Let initially, \[1{\text{ }}mole\] of ethanol and \[1{\text{ }}mole\] of acetic acid be present.
Let \[x{\text{ }}moles\] of ethanol react with \[x{\text{ }}moles\] of acetic acid to reach equilibrium.
Now, In the esterification process
\[{C_2}{H_5}OH\left( l \right) + C{H_3}COOH\left( l \right) \rightleftharpoons C{H_3}COO{C_2}{H_5}\left( l \right) + {H_{2}}O\left( l \right)\;\]

	\[{C_2}{H_5}OH\]	CH3COOH	CH3COOC2H5	H2O
Initial Moles	\[1\]	\[1\]	\[0\]	0
Moles at equilibrium	\[(1 - x)\]	\[(1 - x)\]	\[x\]	\[x\]
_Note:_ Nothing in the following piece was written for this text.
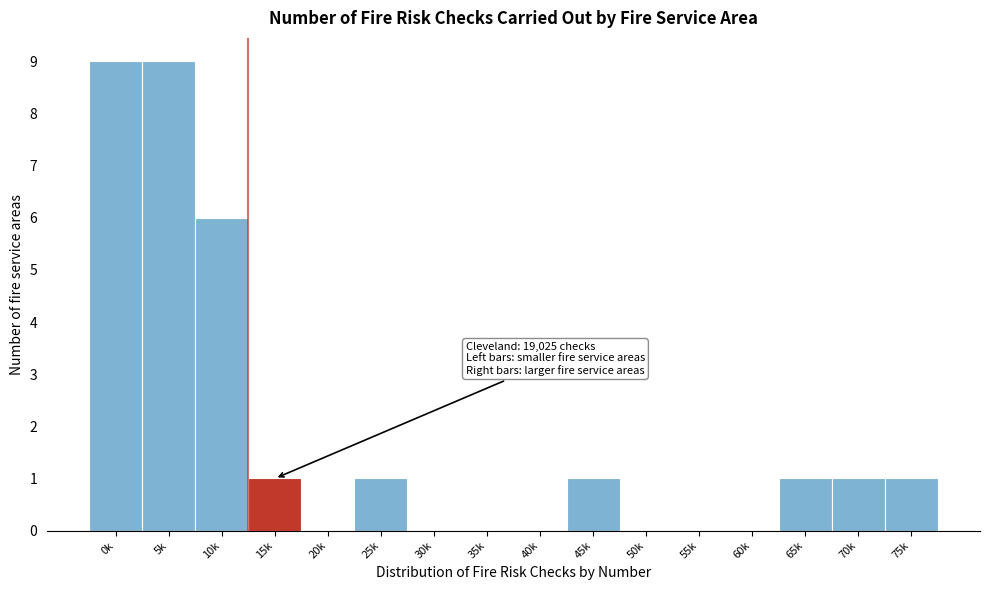

Reading left to right, extract all data points from this chart.

0k=9	5k=9	10k=6	15k=1	20k=0	25k=1	30k=0	35k=0	40k=0	45k=1	50k=0	55k=0	60k=0	65k=1	70k=1	75k=1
The total number of moles at equilibrium = \[\left( {1 - x + \;1 - x{\text{ }} + {\text{ }}x{\text{ }} + {\text{ }}x{\text{ }}} \right){\text{ }} = {\text{ }}2\]
Given, the mole fraction of water is \[ = {\text{ }}0.333\]
The mole fraction of water at equilibrium is =\[{\text{ }}\dfrac{x}{2}\]
So mole fraction of water, \[\dfrac{x}{2} = 0.333\]
\[\Rightarrow x = 2{\text{ }} \times 0.333 = 0.666\]
Hence, \[x\; = 0.666\;\] and \[\left( {1 - x} \right) = 0.334\]
The equilibrium constant expression is
\[\Rightarrow Kc\; = \;\dfrac{{\left[ {C{H_3}COO{C_2}{H_5}} \right]{\text{ }}\left[ {{H_2}O} \right]}}{{\left[ {{C_2}{H_5}OH} \right]{\text{ }}\left[ {C{H_3}COOH} \right]}}\;\]= \[\dfrac{{\left[ {0.666} \right]{\text{ }}\left[ {0.666} \right]}}{{\left[ {0.334} \right]{\text{ }}\left[ {0.334} \right]}}\;\] = \[4\]

So the correct option is option B. \[K = 4\]

Note:
It is reaction specific and at a constant temperature, it is fixed. A catalyst changes the rate of forward and backward reactions equally not to affect the value of the equilibrium constant. Factors that affect equilibrium constant are: Change in concentration of any product or reactant, Change in temperature of the system.